═════ Material provided

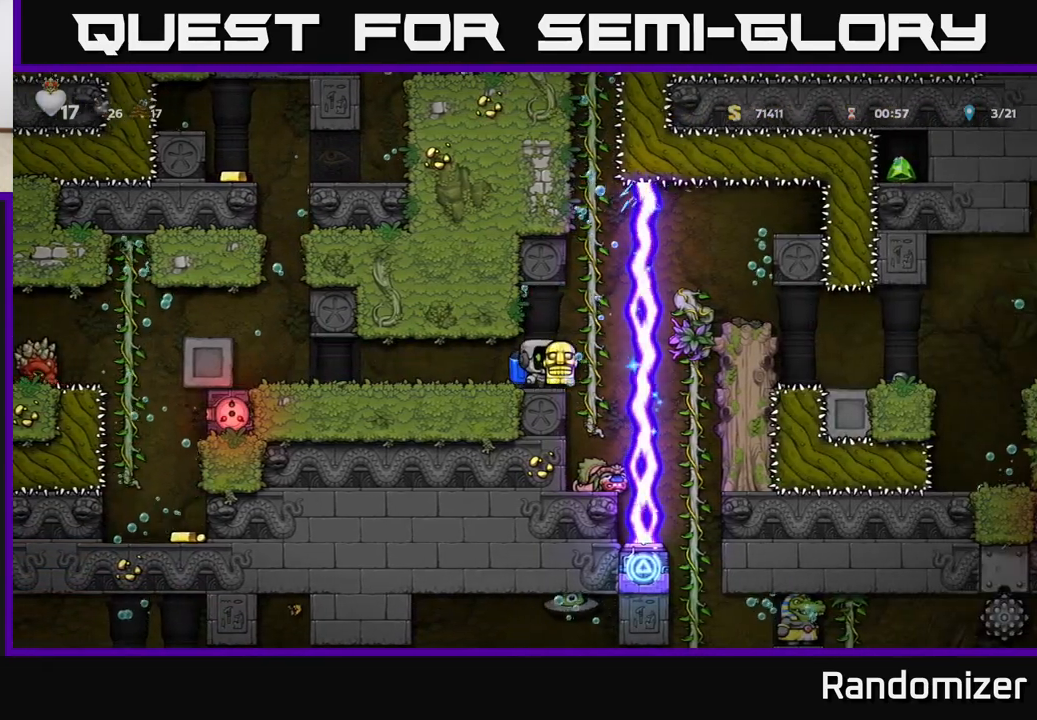
{"buttons": [], "left_stick": "center", "events": []}
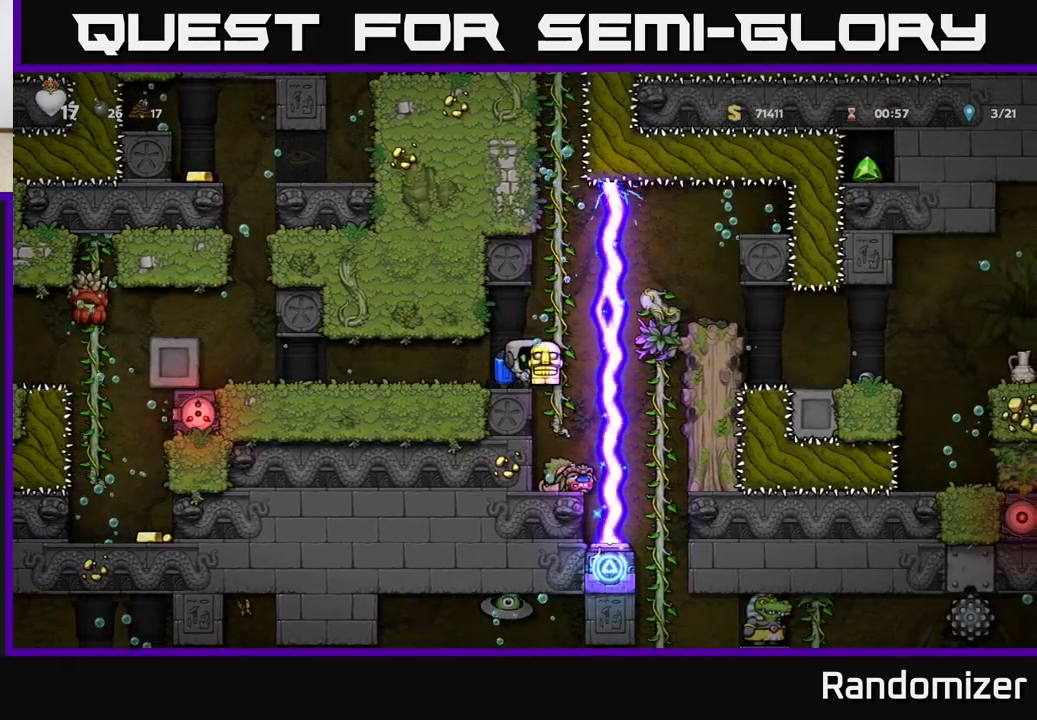
{"buttons": [], "left_stick": "center", "events": []}
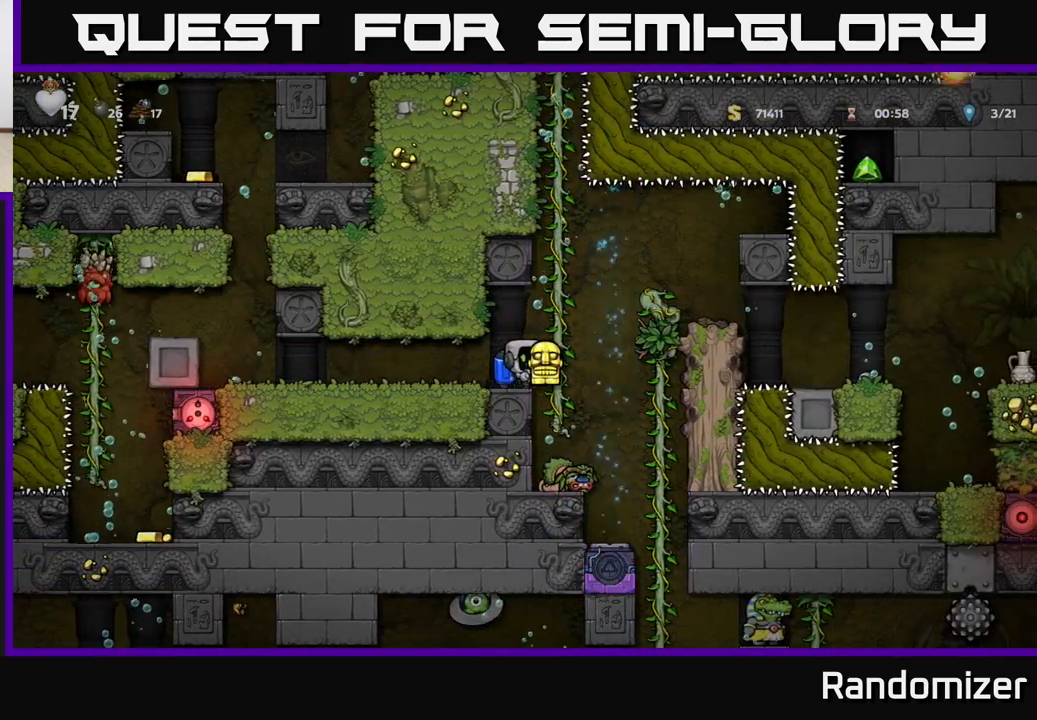
{"buttons": [], "left_stick": "right", "events": [[83, "left_stick", "right"], [117, "A", "down"], [183, "A", "up"], [317, "A", "down"], [433, "A", "up"]]}
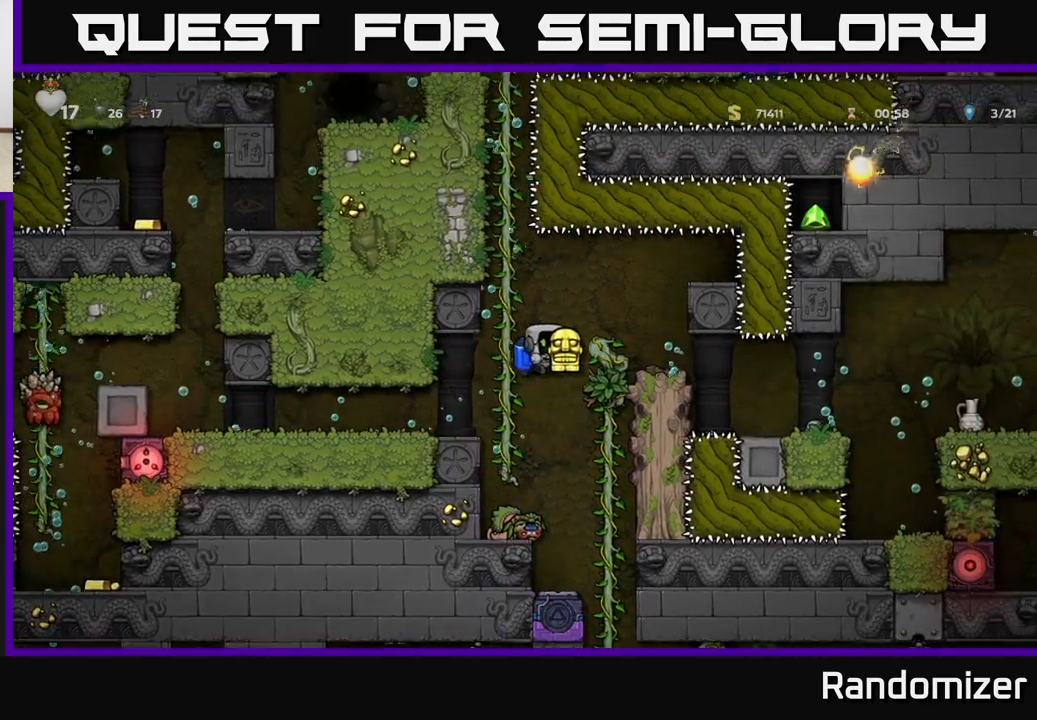
{"buttons": [], "left_stick": "right", "events": []}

══════════

**Work to be completed**
For the material above, count the lines where the string "right" appears and reply with the count only.

**Answer to this task**
2